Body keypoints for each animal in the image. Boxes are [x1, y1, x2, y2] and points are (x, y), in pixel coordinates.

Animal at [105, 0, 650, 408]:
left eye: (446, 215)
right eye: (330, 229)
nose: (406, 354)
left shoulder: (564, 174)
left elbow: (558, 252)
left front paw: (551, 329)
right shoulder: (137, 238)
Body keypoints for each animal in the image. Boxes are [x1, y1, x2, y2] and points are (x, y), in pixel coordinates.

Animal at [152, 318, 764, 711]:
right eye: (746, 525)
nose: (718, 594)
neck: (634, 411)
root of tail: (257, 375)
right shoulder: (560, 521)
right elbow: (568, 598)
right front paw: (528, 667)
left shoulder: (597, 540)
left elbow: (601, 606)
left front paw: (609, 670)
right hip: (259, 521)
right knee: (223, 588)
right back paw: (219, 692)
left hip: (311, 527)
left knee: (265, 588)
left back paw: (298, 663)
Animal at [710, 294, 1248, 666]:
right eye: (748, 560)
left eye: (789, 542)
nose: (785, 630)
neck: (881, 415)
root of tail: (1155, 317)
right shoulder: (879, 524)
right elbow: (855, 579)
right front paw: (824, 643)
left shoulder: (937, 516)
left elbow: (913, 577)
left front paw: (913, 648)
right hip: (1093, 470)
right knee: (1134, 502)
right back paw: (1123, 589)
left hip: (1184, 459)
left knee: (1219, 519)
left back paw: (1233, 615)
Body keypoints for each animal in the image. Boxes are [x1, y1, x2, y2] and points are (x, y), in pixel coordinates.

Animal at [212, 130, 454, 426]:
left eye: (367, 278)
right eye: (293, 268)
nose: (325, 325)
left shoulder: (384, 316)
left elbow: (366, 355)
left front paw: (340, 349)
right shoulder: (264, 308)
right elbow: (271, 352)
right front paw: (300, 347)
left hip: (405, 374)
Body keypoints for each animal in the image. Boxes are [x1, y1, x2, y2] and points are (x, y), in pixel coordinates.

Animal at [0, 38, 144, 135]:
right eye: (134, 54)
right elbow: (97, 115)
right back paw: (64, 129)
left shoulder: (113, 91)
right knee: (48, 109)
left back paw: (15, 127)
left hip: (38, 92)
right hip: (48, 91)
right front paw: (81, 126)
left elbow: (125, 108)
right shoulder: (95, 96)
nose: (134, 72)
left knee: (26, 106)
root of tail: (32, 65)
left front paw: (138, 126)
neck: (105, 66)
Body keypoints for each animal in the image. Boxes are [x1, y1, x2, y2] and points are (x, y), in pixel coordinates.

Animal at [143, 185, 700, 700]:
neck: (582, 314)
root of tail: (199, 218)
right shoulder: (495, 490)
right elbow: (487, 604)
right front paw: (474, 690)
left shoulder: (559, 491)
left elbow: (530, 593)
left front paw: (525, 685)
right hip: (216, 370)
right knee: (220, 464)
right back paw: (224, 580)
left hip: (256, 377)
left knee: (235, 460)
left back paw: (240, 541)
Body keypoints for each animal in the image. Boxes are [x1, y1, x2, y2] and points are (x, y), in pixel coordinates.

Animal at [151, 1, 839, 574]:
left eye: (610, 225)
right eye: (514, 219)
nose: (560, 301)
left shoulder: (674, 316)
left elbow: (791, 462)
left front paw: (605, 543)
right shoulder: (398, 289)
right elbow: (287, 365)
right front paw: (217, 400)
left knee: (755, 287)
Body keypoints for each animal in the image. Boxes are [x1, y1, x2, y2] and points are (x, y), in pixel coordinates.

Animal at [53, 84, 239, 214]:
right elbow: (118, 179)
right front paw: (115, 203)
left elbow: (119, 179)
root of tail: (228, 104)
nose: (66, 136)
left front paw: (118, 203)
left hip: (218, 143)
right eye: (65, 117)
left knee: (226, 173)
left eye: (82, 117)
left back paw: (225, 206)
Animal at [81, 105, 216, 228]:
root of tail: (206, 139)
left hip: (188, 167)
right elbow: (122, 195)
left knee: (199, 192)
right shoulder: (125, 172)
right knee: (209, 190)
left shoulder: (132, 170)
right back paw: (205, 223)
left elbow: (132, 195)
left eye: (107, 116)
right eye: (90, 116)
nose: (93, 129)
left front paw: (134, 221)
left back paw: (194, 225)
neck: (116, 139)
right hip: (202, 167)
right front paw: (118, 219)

» WORK TO COMPLETE
Output exactly the lines of the material above from the one containing "left eye: (446, 215)" up to and including the one containing "left elbow: (530, 593)".

» YOUR RESPONSE
left eye: (446, 215)
right eye: (330, 229)
nose: (406, 354)
left shoulder: (564, 174)
left elbow: (558, 252)
left front paw: (551, 329)
right shoulder: (137, 238)
Body keypoints for each animal in the image. Boxes are [x1, y1, x2, y2] and points are (x, y), in pixel coordinates.

Animal at [152, 318, 764, 711]:
right eye: (746, 525)
nose: (718, 594)
neck: (634, 411)
root of tail: (257, 375)
right shoulder: (560, 521)
right elbow: (568, 598)
right front paw: (528, 667)
left shoulder: (597, 540)
left elbow: (601, 606)
left front paw: (609, 670)
right hip: (259, 521)
right knee: (223, 588)
right back paw: (219, 692)
left hip: (311, 527)
left knee: (265, 588)
left back paw: (298, 663)
Animal at [710, 294, 1248, 666]:
right eye: (748, 560)
left eye: (789, 542)
nose: (785, 630)
neck: (881, 415)
root of tail: (1155, 317)
right shoulder: (879, 524)
right elbow: (855, 579)
right front paw: (824, 643)
left shoulder: (937, 516)
left elbow: (913, 577)
left front paw: (913, 648)
right hip: (1093, 470)
right knee: (1134, 502)
right back paw: (1123, 589)
left hip: (1184, 459)
left knee: (1219, 519)
left back paw: (1233, 615)
Body keypoints for each animal in the image. Boxes are [x1, y1, x2, y2] and points are (x, y), in pixel coordinates.

Animal at [212, 130, 454, 426]:
left eye: (367, 278)
right eye: (293, 268)
nose: (325, 325)
left shoulder: (384, 316)
left elbow: (366, 355)
left front paw: (340, 349)
right shoulder: (264, 308)
right elbow: (271, 352)
right front paw: (300, 347)
left hip: (405, 374)
Body keypoints for each animal in the image. Boxes are [x1, y1, x2, y2] and points are (x, y), in pixel coordinates.

Animal at [0, 38, 144, 135]:
right eye: (134, 54)
right elbow: (97, 115)
right back paw: (64, 129)
left shoulder: (113, 91)
right knee: (48, 109)
left back paw: (15, 127)
left hip: (38, 92)
right hip: (48, 91)
right front paw: (81, 126)
left elbow: (125, 108)
right shoulder: (95, 96)
nose: (134, 72)
left knee: (26, 106)
root of tail: (32, 65)
left front paw: (138, 126)
neck: (105, 66)
Body keypoints for each animal in the image. Boxes are [x1, y1, x2, y2] and points are (x, y), in pixel coordinates.

Animal at [143, 185, 700, 700]:
neck: (582, 314)
root of tail: (199, 218)
right shoulder: (495, 490)
right elbow: (487, 604)
right front paw: (474, 690)
left shoulder: (559, 491)
left elbow: (530, 593)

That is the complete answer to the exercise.